Copy nothing but the lines below running from the line containing "Created Date: 20-07-2026" through the line containing "g mat combines functionality, durability, and", both end lines included.
>>>
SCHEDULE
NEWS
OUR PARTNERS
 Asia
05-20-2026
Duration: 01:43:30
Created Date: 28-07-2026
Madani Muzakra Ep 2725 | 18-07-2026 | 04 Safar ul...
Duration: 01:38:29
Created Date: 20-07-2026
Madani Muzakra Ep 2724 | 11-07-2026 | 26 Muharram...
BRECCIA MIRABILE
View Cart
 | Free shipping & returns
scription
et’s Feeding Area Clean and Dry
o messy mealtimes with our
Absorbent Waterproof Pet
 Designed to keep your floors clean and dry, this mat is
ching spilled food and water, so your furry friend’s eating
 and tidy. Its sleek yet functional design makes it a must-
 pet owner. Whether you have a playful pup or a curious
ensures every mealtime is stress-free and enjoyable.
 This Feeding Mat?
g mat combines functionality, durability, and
<<<
>>>
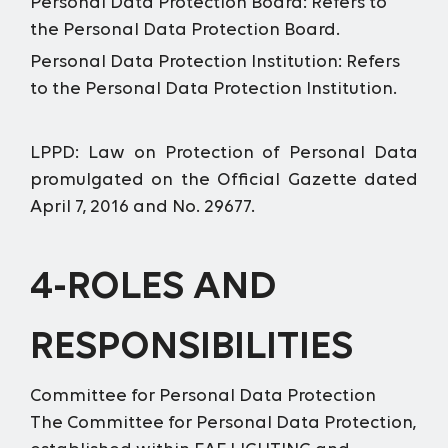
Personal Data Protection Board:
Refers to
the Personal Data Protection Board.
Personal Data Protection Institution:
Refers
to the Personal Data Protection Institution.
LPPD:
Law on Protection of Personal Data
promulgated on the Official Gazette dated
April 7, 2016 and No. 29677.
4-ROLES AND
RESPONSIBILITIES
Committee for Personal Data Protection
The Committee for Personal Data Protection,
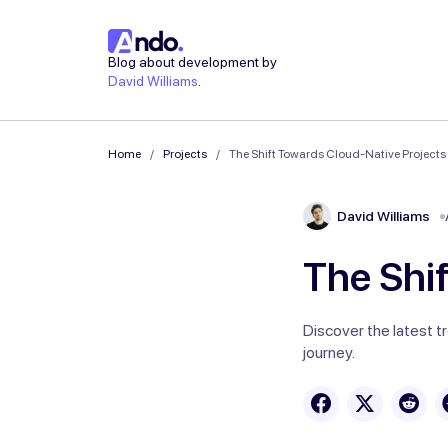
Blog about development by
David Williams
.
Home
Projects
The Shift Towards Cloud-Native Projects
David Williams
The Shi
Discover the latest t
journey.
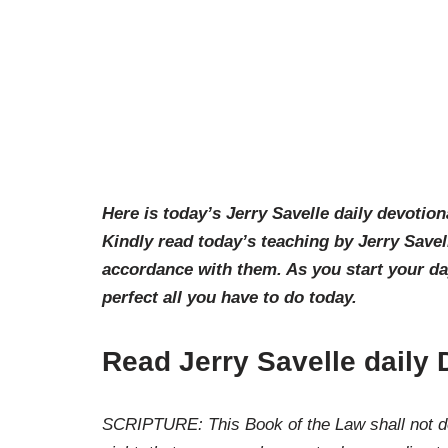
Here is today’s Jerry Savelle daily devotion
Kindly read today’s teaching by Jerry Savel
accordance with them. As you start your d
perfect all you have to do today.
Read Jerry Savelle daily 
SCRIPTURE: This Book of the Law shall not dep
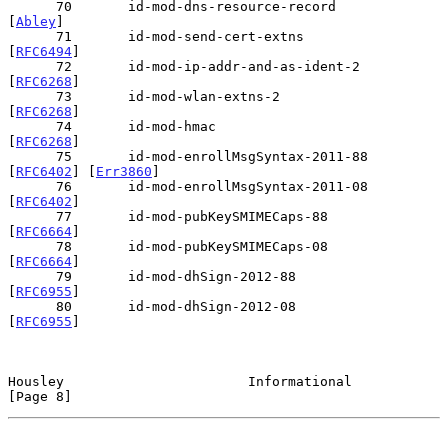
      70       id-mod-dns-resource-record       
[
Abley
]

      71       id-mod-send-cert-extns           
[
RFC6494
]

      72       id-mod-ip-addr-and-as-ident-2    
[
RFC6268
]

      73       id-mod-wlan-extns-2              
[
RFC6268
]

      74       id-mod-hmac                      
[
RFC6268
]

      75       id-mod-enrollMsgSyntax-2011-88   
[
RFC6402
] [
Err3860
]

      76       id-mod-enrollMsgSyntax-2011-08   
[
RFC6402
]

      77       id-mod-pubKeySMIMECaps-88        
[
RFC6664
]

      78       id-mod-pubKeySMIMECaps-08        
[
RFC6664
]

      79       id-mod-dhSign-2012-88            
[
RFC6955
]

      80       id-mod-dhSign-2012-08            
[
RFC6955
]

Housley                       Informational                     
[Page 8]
<<<
* _EXPECTED OUTPUT_
Created Date: 20-07-2026
Madani Muzakra Ep 2724 | 11-07-2026 | 26 Muharram...
BRECCIA MIRABILE
View Cart
 | Free shipping & returns
scription
et’s Feeding Area Clean and Dry
o messy mealtimes with our
Absorbent Waterproof Pet
 Designed to keep your floors clean and dry, this mat is
ching spilled food and water, so your furry friend’s eating
 and tidy. Its sleek yet functional design makes it a must-
 pet owner. Whether you have a playful pup or a curious
ensures every mealtime is stress-free and enjoyable.
 This Feeding Mat?
g mat combines functionality, durability, and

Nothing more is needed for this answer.